Extracted page text data
______________________________
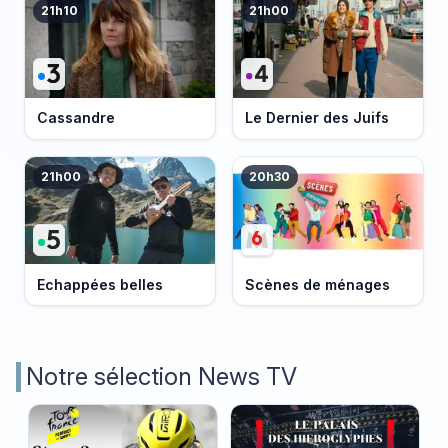
21h10
21h00
Cassandre
Le Dernier des Juifs
21h00
20h30
Echappées belles
Scènes de ménages
Notre sélection News TV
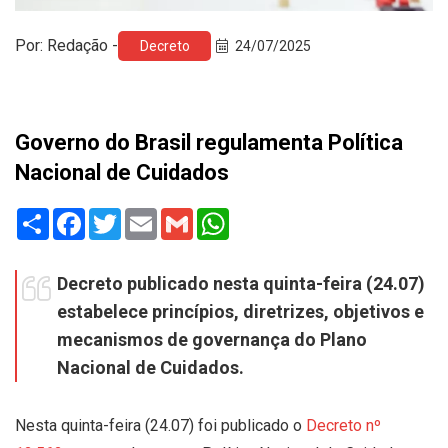
Por: Redação -
Decreto
24/07/2025
Governo do Brasil regulamenta Política
Nacional de Cuidados
Share
Facebook
Twitter
Email
Gmail
WhatsApp
Decreto publicado nesta quinta-feira (24.07)
estabelece princípios, diretrizes, objetivos e
mecanismos de governança do Plano
Nacional de Cuidados.
Nesta quinta-feira (24.07) foi publicado o
Decreto nº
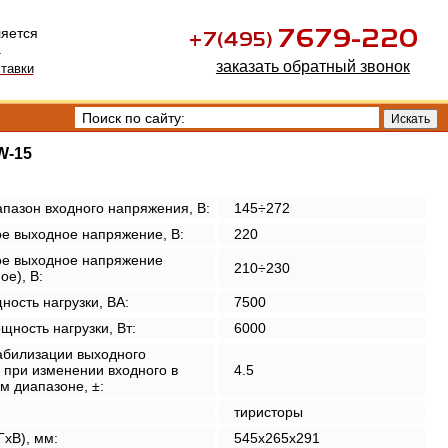
ляется
.
заказать обратный звонок
тавки
W-15
пазон входного напряжения, В:
145÷272
е выходное напряжение, В:
220
е выходное напряжение
210÷230
ое), В:
ость нагрузки, ВА:
7500
щность нагрузки, Вт:
6000
абилизации выходного
 при изменении входного в
4.5
м диапазоне, ±:
тиристоры
xВ), мм:
545x265x291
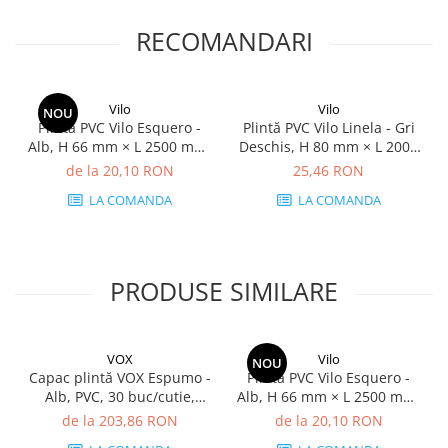
RECOMANDARI
Vilo
Vilo
NOU
Plintă PVC Vilo Esquero -
Plintă PVC Vilo Linela - Gri
Alb, H 66 mm × L 2500 mm,
Deschis, H 80 mm × L 2000
grosime 22 mm
mm, grosime 16 mm
de la 20,10 RON
25,46 RON
LA COMANDA
LA COMANDA
PRODUSE SIMILARE
VOX
Vilo
NOU
Capac plintă VOX Espumo -
Plintă PVC Vilo Esquero -
Alb, PVC, 30 buc/cutie,
Alb, H 66 mm × L 2500 mm,
compatibil plintă 65 mm
grosime 22 mm
de la 203,86 RON
de la 20,10 RON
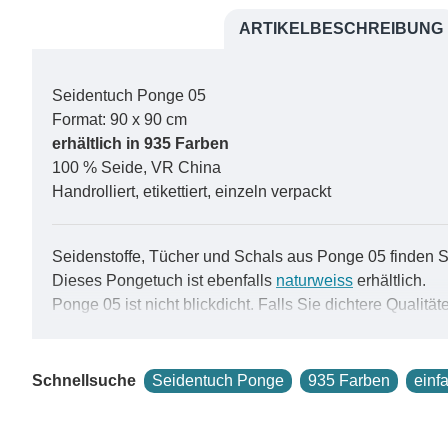
ARTIKELBESCHREIBUNG
Seidentuch Ponge 05
Format: 90 x 90 cm
erhältlich in 935 Farben
100 % Seide, VR China
Handrolliert, etikettiert, einzeln verpackt
Seidenstoffe, Tücher und Schals aus Ponge 05 finden 
Dieses Pongetuch ist ebenfalls
naturweiss
erhältlich.
Ponge 05 ist nicht blickdicht. Falls Sie dichtere Qualit
Pongé 05, ein glatter und hochglänzender Seidenstoff, ist
einer praktischen Wahl für viele Anwendungen macht.
Schnellsuche
Seidentuch Ponge
935 Farben
einf
Als die meistverkaufte Seidenqualität aller Zeiten ist P
Seidenfarbe verteilt sich schnell und breitflächig auf P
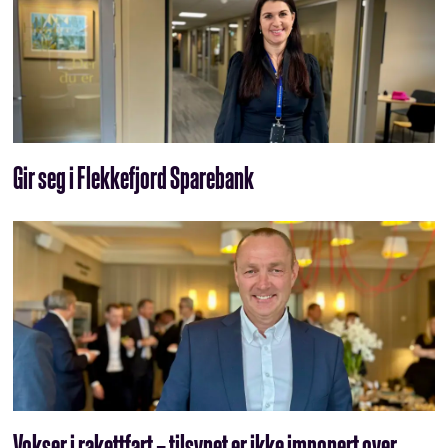
Gir seg i Flekkefjord Sparebank
Vokser i rakettfart – tilsynet er ikke imponert over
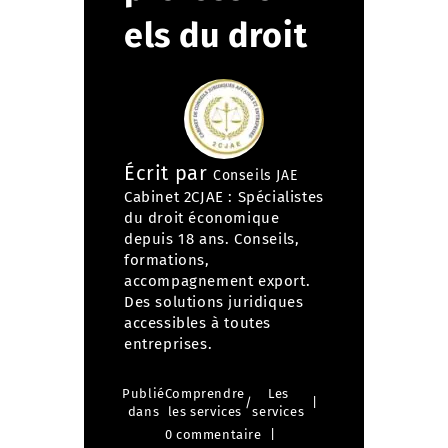
els du droit
Écrit par
Conseils JAE
Cabinet 2CJAE : Spécialistes
du droit économique
depuis 18 ans. Conseils,
formations,
accompagnement export.
Des solutions juridiques
accessibles à toutes
entreprises.
Publié
Comprendre
Les
/
dans
les services
services
0 commentaire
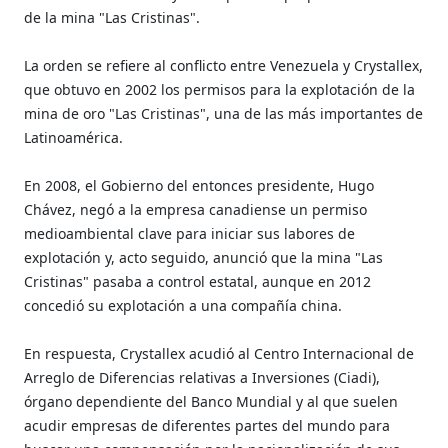
de la mina "Las Cristinas".
La orden se refiere al conflicto entre Venezuela y Crystallex,
que obtuvo en 2002 los permisos para la explotación de la
mina de oro "Las Cristinas", una de las más importantes de
Latinoamérica.
En 2008, el Gobierno del entonces presidente, Hugo
Chávez, negó a la empresa canadiense un permiso
medioambiental clave para iniciar sus labores de
explotación y, acto seguido, anunció que la mina "Las
Cristinas" pasaba a control estatal, aunque en 2012
concedió su explotación a una compañía china.
En respuesta, Crystallex acudió al Centro Internacional de
Arreglo de Diferencias relativas a Inversiones (Ciadi),
órgano dependiente del Banco Mundial y al que suelen
acudir empresas de diferentes partes del mundo para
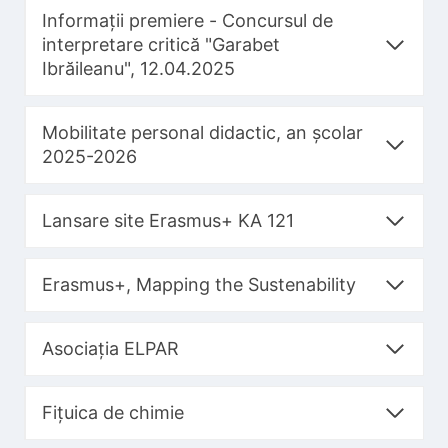
Informații premiere - Concursul de
interpretare critică "Garabet
Ibrăileanu", 12.04.2025
Mobilitate personal didactic, an școlar
2025-2026
Lansare site Erasmus+ KA 121
Erasmus+, Mapping the Sustenability
Asociația ELPAR
Fițuica de chimie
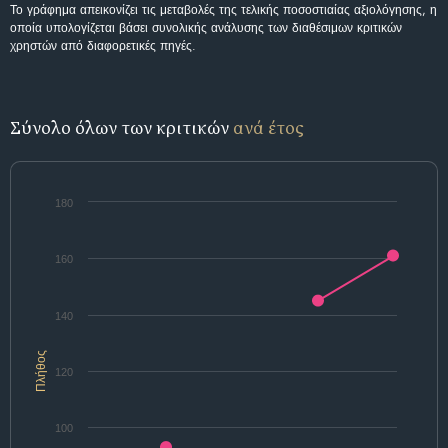
Το γράφημα απεικονίζει τις μεταβολές της τελικής ποσοστιαίας αξιολόγησης, η
οποία υπολογίζεται βάσει συνολικής ανάλυσης των διαθέσιμων κριτικών
χρηστών από διαφορετικές πηγές.
Σύνολο όλων των κριτικών
ανά έτος
180
160
140
Πλήθος
120
100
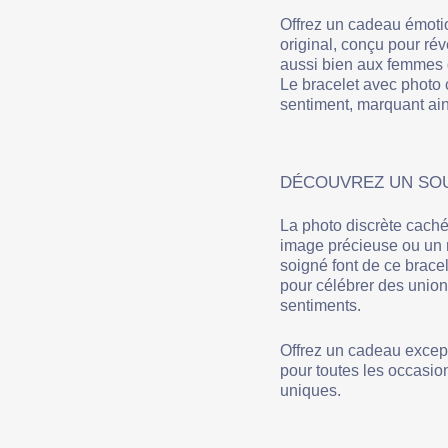
Offrez un cadeau émoti
original, conçu pour rév
aussi bien aux femmes 
Le bracelet avec photo 
sentiment, marquant ain
DÉCOUVREZ UN SOU
La photo discrète caché
image précieuse ou un m
soigné font de ce bracel
pour célébrer des unio
sentiments.
Offrez un cadeau except
pour toutes les occasio
uniques.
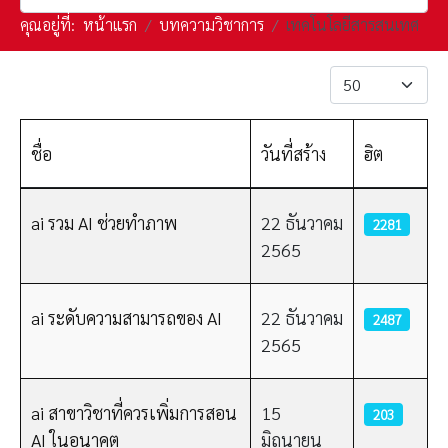
คุณอยู่ที่:
หน้าแรก
บทความวิชาการ
เทคโนโลยีสารสนเทศ
แสดง #
ชื่อ
วันที่สร้าง
ฮิต
เนื้อหา
ai รวม AI ช่วยทำภาพ
22 ธันวาคม
2281
2565
ai ระดับความสามารถของ AI
22 ธันวาคม
2487
2565
ai สาขาวิชาที่ควรเพิ่มการสอน
15
203
AI ในอนาคต
มิถุนายน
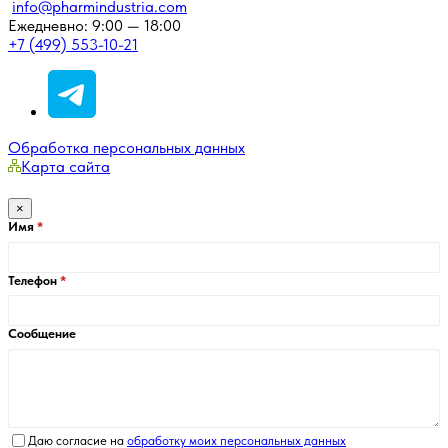
info@pharmindustria.com
Ежедневно: 9:00 — 18:00
+7 (499) 553-10-21
Обработка персональных данных
Карта сайта
×
Имя
Телефон
Сообщение
Даю согласие на
обработку моих персональных данных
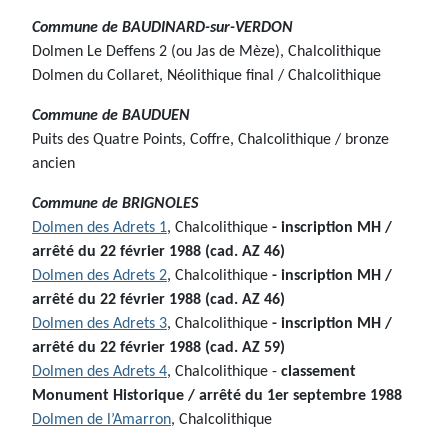
Commune de
BAUDINARD-sur-VERDON
Dolmen Le Deffens 2 (ou Jas de Mèze), Chalcolithique
Dolmen du Collaret, Néolithique final / Chalcolithique
Commune de
BAUDUEN
Puits des Quatre Points, Coffre, Chalcolithique / bronze
ancien
Commune de
BRIGNOLES
Dolmen des Adrets 1
, Chalcolithique
- inscription MH /
arrêté du 22 février 1988 (cad. AZ 46)
Dolmen des Adrets 2
, Chalcolithique
- inscription MH /
arrêté du 22 février 1988 (cad. AZ 46)
Dolmen des Adrets 3
, Chalcolithique
- inscription MH /
arrêté du 22 février 1988 (cad. AZ 59)
Dolmen des Adrets 4
, Chalcolithique -
classement
Monument Historique / arrêté du 1er septembre 1988
Dolmen de l’Amarron
, Chalcolithique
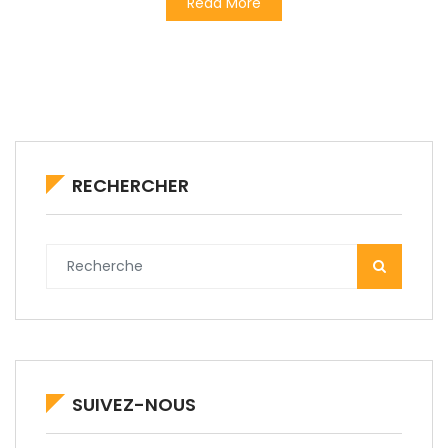
Read More
RECHERCHER
SUIVEZ-NOUS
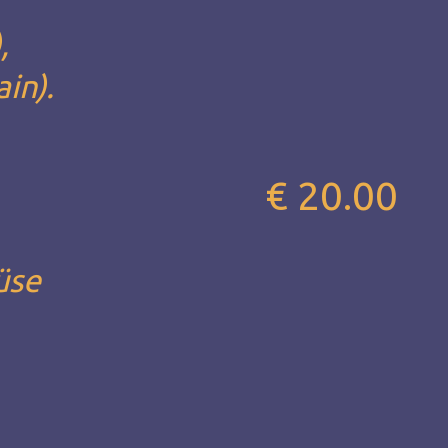
,
in).
€ 20.00
üse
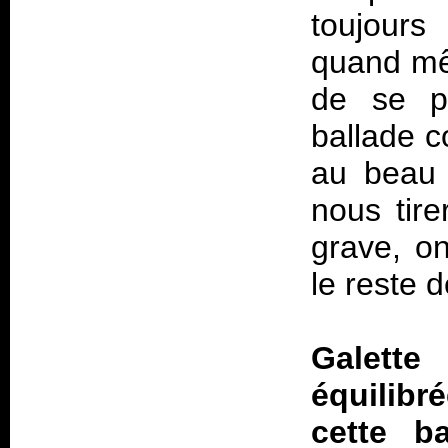
toujours 
quand mê
de se po
ballade 
au beau 
nous tire
grave, on
le reste d
Galette
équilibr
cette b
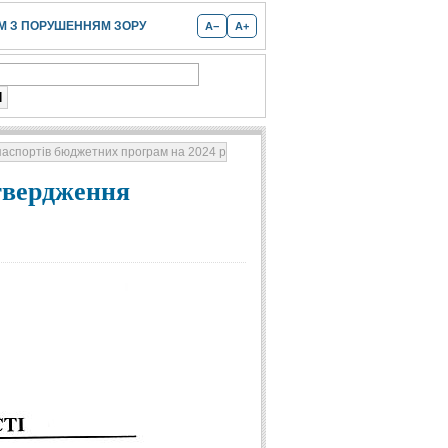
 З ПОРУШЕННЯМ ЗОРУ
A−
A+
паспортів бюджетних програм на 2024 рік
атвердження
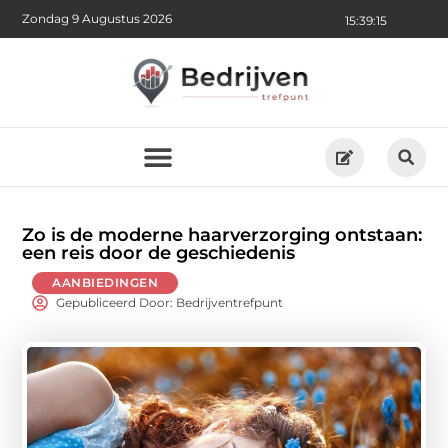
Zondag 9 Augustus 2026
15:39:17
Zo is de moderne haarverzorging ontstaan:
een reis door de geschiedenis
AANBIEDINGEN
Gepubliceerd Door: Bedrijventrefpunt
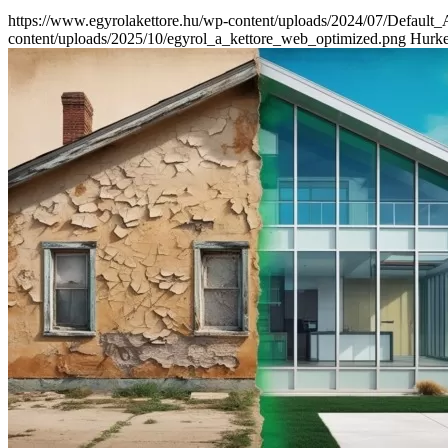
https://www.egyrolakettore.hu/wp-content/uploads/2024/07/Default
content/uploads/2025/10/egyrol_a_kettore_web_optimized.png
Hurke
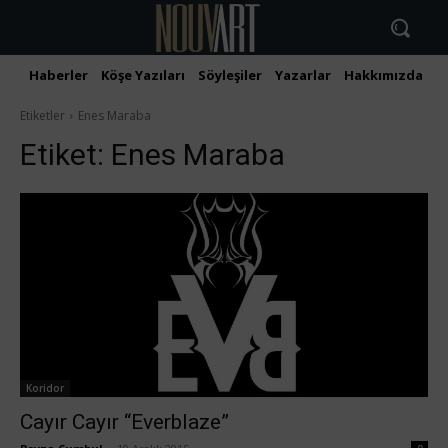
Haberler
Köşe Yazıları
Söyleşiler
Yazarlar
Hakkımızda
İ
Etiketler
Enes Maraba
Etiket:
Enes Maraba
Koridor
Cayır Cayır “Everblaze”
______________________________
• Task item
From the entries above, work out the number of lines containing the string "персональных" and give that number by itself.

• Problem solution
2